Wednesday, June 23, 2010

Simple Bug Tracking with Google Docs

It may seem strange for the maker of a commercial bug tracking tool to be advocating the use of Google Docs for a simple bug tracking solution, but that's what I'm going to do in this post. Don't get me wrong - I don't really believe that Google Docs is the best way to track issues in the long run, but there is a substantial amount of learning that can be gleaned when you start out with the simple spreadsheet.

Bug tracking, first and foremost, is about communication and your team's process. Even if you don't adhere to a structured methodology, you still follow some sort of process. Your process may be "Work on whatever you feel like working on." You might have standup meetings each morning. You might even (gasp) be following an old-school waterfall process.

But whatever the case, you and your team do have a flow to the way you do things. Don't interrupt that flow without a good reason. If it's working, keep doing it.

So when you start out a new project with a new group of people, you'll need to find that flow. It is not the time to enforce rules, but to figure out what works. Every team and project is different. What worked well on the last client project may not work as well on your new internal project. This is true for pretty much everything - including bug tracking.

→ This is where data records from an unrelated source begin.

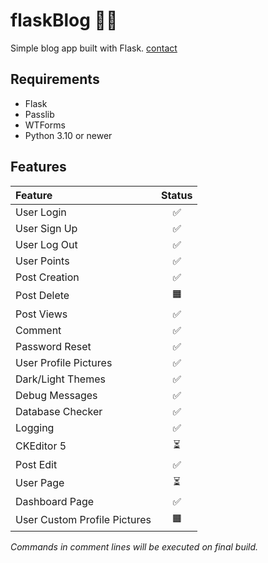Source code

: # flaskBlog ✍🏻

Simple blog app built with Flask.
[contact](https://dogukanurker.com)

## Requirements

- Flask
- Passlib
- WTForms
- Python 3.10 or newer

## Features

| Feature                      | Status |
| :--------------------------- | :----: |
| User Login                   |   ✅   |
| User Sign Up                 |   ✅   |
| User Log Out                 |   ✅   |
| User Points                  |   ✅   |
| Post Creation                |   ✅   |
| Post Delete                  |   🟧   |
| Post Views                   |   ✅   |
| Comment                      |   ✅   |
| Password Reset               |   ✅   |
| User Profile Pictures        |   ✅   |
| Dark/Light Themes            |   ✅   |
| Debug Messages               |   ✅   |
| Database Checker             |   ✅   |
| Logging                      |   ✅   |
| CKEditor 5                   |   ⏳   |
| Post Edit                    |   ✅   |
| User Page                    |   ⏳   |
| Dashboard Page               |   ✅   |
| User Custom Profile Pictures |   🟧   |

_Commands in comment lines will be executed on final build._
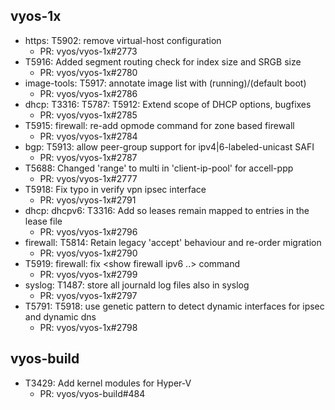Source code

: ## vyos-1x
- https: T5902: remove virtual-host configuration
   - PR: vyos/vyos-1x#2773
- T5916: Added segment routing check for index size and SRGB size
   - PR: vyos/vyos-1x#2780
- image-tools: T5917: annotate image list with (running)/(default boot)
   - PR: vyos/vyos-1x#2786
- dhcp: T3316: T5787: T5912: Extend scope of DHCP options, bugfixes
   - PR: vyos/vyos-1x#2785
- T5915: firewall: re-add opmode command for zone based firewall
   - PR: vyos/vyos-1x#2784
- bgp: T5913: allow peer-group support for ipv4|6-labeled-unicast SAFI
   - PR: vyos/vyos-1x#2787
- T5688: Changed 'range' to multi in 'client-ip-pool' for accell-ppp
   - PR: vyos/vyos-1x#2777
- T5918: Fix typo in verify vpn ipsec interface
   - PR: vyos/vyos-1x#2791
- dhcp: dhcpv6: T3316: Add  so leases remain mapped to entries in the lease file
   - PR: vyos/vyos-1x#2796
- firewall: T5814: Retain legacy 'accept' behaviour and re-order migration
   - PR: vyos/vyos-1x#2790
- T5919: firewall: fix <show firewall ipv6 ..> command
   - PR: vyos/vyos-1x#2799
- syslog: T1487: store all journald log files also in syslog
   - PR: vyos/vyos-1x#2797
- T5791: T5918: use genetic pattern to detect dynamic interfaces for ipsec and dynamic dns
   - PR: vyos/vyos-1x#2798


## vyos-build
- T3429: Add kernel modules for Hyper-V
   - PR: vyos/vyos-build#484


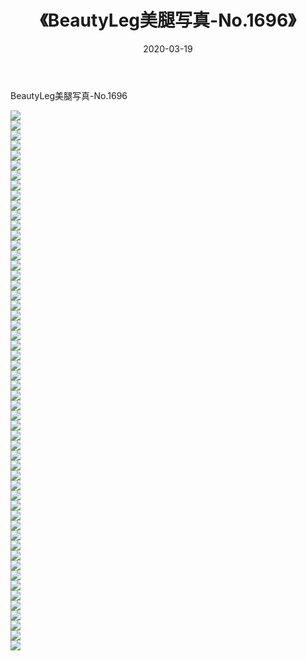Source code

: ﻿---
layout: post
title:  《BeautyLeg美腿写真-No.1696》
date:   2020-03-19
img: http://img.660000.xyz/Sharelink/网络美图/2020/BeautyLeg美腿写真-No.1696/000.jpg
categories: [美女, 清纯, 唯美]
---

BeautyLeg美腿写真-No.1696

  ![](http://img.660000.xyz/Sharelink/网络美图/2020/BeautyLeg美腿写真-No.1696/001.jpg) <br> ![](http://img.660000.xyz/Sharelink/网络美图/2020/BeautyLeg美腿写真-No.1696/002.jpg) <br> ![](http://img.660000.xyz/Sharelink/网络美图/2020/BeautyLeg美腿写真-No.1696/003.jpg) <br> ![](http://img.660000.xyz/Sharelink/网络美图/2020/BeautyLeg美腿写真-No.1696/004.jpg) <br> ![](http://img.660000.xyz/Sharelink/网络美图/2020/BeautyLeg美腿写真-No.1696/005.jpg) <br> ![](http://img.660000.xyz/Sharelink/网络美图/2020/BeautyLeg美腿写真-No.1696/006.jpg) <br> ![](http://img.660000.xyz/Sharelink/网络美图/2020/BeautyLeg美腿写真-No.1696/007.jpg) <br> ![](http://img.660000.xyz/Sharelink/网络美图/2020/BeautyLeg美腿写真-No.1696/008.jpg) <br> ![](http://img.660000.xyz/Sharelink/网络美图/2020/BeautyLeg美腿写真-No.1696/009.jpg) <br> ![](http://img.660000.xyz/Sharelink/网络美图/2020/BeautyLeg美腿写真-No.1696/010.jpg) <br> ![](http://img.660000.xyz/Sharelink/网络美图/2020/BeautyLeg美腿写真-No.1696/011.jpg) <br> ![](http://img.660000.xyz/Sharelink/网络美图/2020/BeautyLeg美腿写真-No.1696/012.jpg) <br> ![](http://img.660000.xyz/Sharelink/网络美图/2020/BeautyLeg美腿写真-No.1696/013.jpg) <br> ![](http://img.660000.xyz/Sharelink/网络美图/2020/BeautyLeg美腿写真-No.1696/014.jpg) <br> ![](http://img.660000.xyz/Sharelink/网络美图/2020/BeautyLeg美腿写真-No.1696/015.jpg) <br> ![](http://img.660000.xyz/Sharelink/网络美图/2020/BeautyLeg美腿写真-No.1696/016.jpg) <br> ![](http://img.660000.xyz/Sharelink/网络美图/2020/BeautyLeg美腿写真-No.1696/017.jpg) <br> ![](http://img.660000.xyz/Sharelink/网络美图/2020/BeautyLeg美腿写真-No.1696/018.jpg) <br> ![](http://img.660000.xyz/Sharelink/网络美图/2020/BeautyLeg美腿写真-No.1696/019.jpg) <br> ![](http://img.660000.xyz/Sharelink/网络美图/2020/BeautyLeg美腿写真-No.1696/020.jpg) <br> ![](http://img.660000.xyz/Sharelink/网络美图/2020/BeautyLeg美腿写真-No.1696/021.jpg) <br> ![](http://img.660000.xyz/Sharelink/网络美图/2020/BeautyLeg美腿写真-No.1696/022.jpg) <br> ![](http://img.660000.xyz/Sharelink/网络美图/2020/BeautyLeg美腿写真-No.1696/023.jpg) <br> ![](http://img.660000.xyz/Sharelink/网络美图/2020/BeautyLeg美腿写真-No.1696/024.jpg) <br> ![](http://img.660000.xyz/Sharelink/网络美图/2020/BeautyLeg美腿写真-No.1696/025.jpg) <br> ![](http://img.660000.xyz/Sharelink/网络美图/2020/BeautyLeg美腿写真-No.1696/026.jpg) <br> ![](http://img.660000.xyz/Sharelink/网络美图/2020/BeautyLeg美腿写真-No.1696/027.jpg) <br> ![](http://img.660000.xyz/Sharelink/网络美图/2020/BeautyLeg美腿写真-No.1696/028.jpg) <br> ![](http://img.660000.xyz/Sharelink/网络美图/2020/BeautyLeg美腿写真-No.1696/029.jpg) <br> ![](http://img.660000.xyz/Sharelink/网络美图/2020/BeautyLeg美腿写真-No.1696/030.jpg) <br> ![](http://img.660000.xyz/Sharelink/网络美图/2020/BeautyLeg美腿写真-No.1696/031.jpg) <br> ![](http://img.660000.xyz/Sharelink/网络美图/2020/BeautyLeg美腿写真-No.1696/032.jpg) <br> ![](http://img.660000.xyz/Sharelink/网络美图/2020/BeautyLeg美腿写真-No.1696/033.jpg) <br> ![](http://img.660000.xyz/Sharelink/网络美图/2020/BeautyLeg美腿写真-No.1696/034.jpg) <br> ![](http://img.660000.xyz/Sharelink/网络美图/2020/BeautyLeg美腿写真-No.1696/035.jpg) <br> ![](http://img.660000.xyz/Sharelink/网络美图/2020/BeautyLeg美腿写真-No.1696/036.jpg) <br> ![](http://img.660000.xyz/Sharelink/网络美图/2020/BeautyLeg美腿写真-No.1696/037.jpg) <br> ![](http://img.660000.xyz/Sharelink/网络美图/2020/BeautyLeg美腿写真-No.1696/038.jpg) <br> ![](http://img.660000.xyz/Sharelink/网络美图/2020/BeautyLeg美腿写真-No.1696/039.jpg) <br> ![](http://img.660000.xyz/Sharelink/网络美图/2020/BeautyLeg美腿写真-No.1696/040.jpg) <br> ![](http://img.660000.xyz/Sharelink/网络美图/2020/BeautyLeg美腿写真-No.1696/041.jpg) <br> ![](http://img.660000.xyz/Sharelink/网络美图/2020/BeautyLeg美腿写真-No.1696/042.jpg) <br> ![](http://img.660000.xyz/Sharelink/网络美图/2020/BeautyLeg美腿写真-No.1696/043.jpg) <br> ![](http://img.660000.xyz/Sharelink/网络美图/2020/BeautyLeg美腿写真-No.1696/044.jpg) <br> ![](http://img.660000.xyz/Sharelink/网络美图/2020/BeautyLeg美腿写真-No.1696/045.jpg) <br> ![](http://img.660000.xyz/Sharelink/网络美图/2020/BeautyLeg美腿写真-No.1696/046.jpg) <br> ![](http://img.660000.xyz/Sharelink/网络美图/2020/BeautyLeg美腿写真-No.1696/047.jpg) <br> ![](http://img.660000.xyz/Sharelink/网络美图/2020/BeautyLeg美腿写真-No.1696/048.jpg) <br> ![](http://img.660000.xyz/Sharelink/网络美图/2020/BeautyLeg美腿写真-No.1696/049.jpg) <br> ![](http://img.660000.xyz/Sharelink/网络美图/2020/BeautyLeg美腿写真-No.1696/050.jpg) <br> ![](http://img.660000.xyz/Sharelink/网络美图/2020/BeautyLeg美腿写真-No.1696/051.jpg) <br> ![](http://img.660000.xyz/Sharelink/网络美图/2020/BeautyLeg美腿写真-No.1696/052.jpg) <br> ![](http://img.660000.xyz/Sharelink/网络美图/2020/BeautyLeg美腿写真-No.1696/053.jpg) <br> ![](http://img.660000.xyz/Sharelink/网络美图/2020/BeautyLeg美腿写真-No.1696/054.jpg) <br>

In the early days, the flexibility of a spreadsheet can be very helpful in finding your team's bug tracking groove. We like Goolge Docs because they're easily sharable and easy to work with, but any multiuser (online) spreadsheet will do the trick.

Start off with a single page with a sinlge column titled "Bugs". If you're used to monstrous bug trackers, you might be surprised how far this can get you.

Pretty soon, you'll want to add more columns. Dates, status, priority. Go ahead add them.

Eventually, you may find you want to group tickets together. Tabs are great for this. Cut and paste is your friend.

Charts? Try a few.

After a week or two, take a break. Stop and evaluate how your team is functioning with your spreadsheet. Some things will be well used and working smoothy. Others, not so much. Is that column for severity really helping? What about those charts you added? Do they give you actionable information or just look pretty? Are you breaking out your tasks in a logical way? Most importantly, does everyone know what they're supposed to be working on? Are your milestones being held, or are they just a date field that gets changed when you run out of time?

At this point, you have some good insight into your team. It's time to break away from the spreadsheet and get something a little more robust. Alas, the flexibility of the spreadsheet is it's downfall. They're also fragile, and every team I've ever been on eventually moved away from them for that reason. They get cluttered and messed up over time.

But since you started with the humble spreadsheet, you now know exactly what to look for when you go shopping for a bug tracker. You know what you need to make the software work for your team, not the other way around.

Incidentally, this is exactly how TrackJumper was developed. We started out with a Google Spreadsheet to track bugs. Once we figured out the best process for managing manage bugs in real life, we turned it into an app. We built in just enough flexibility to cover our experiences without introducing an unnecessary level of complexity. We're pretty proud of the end result, and hope you'll like it too.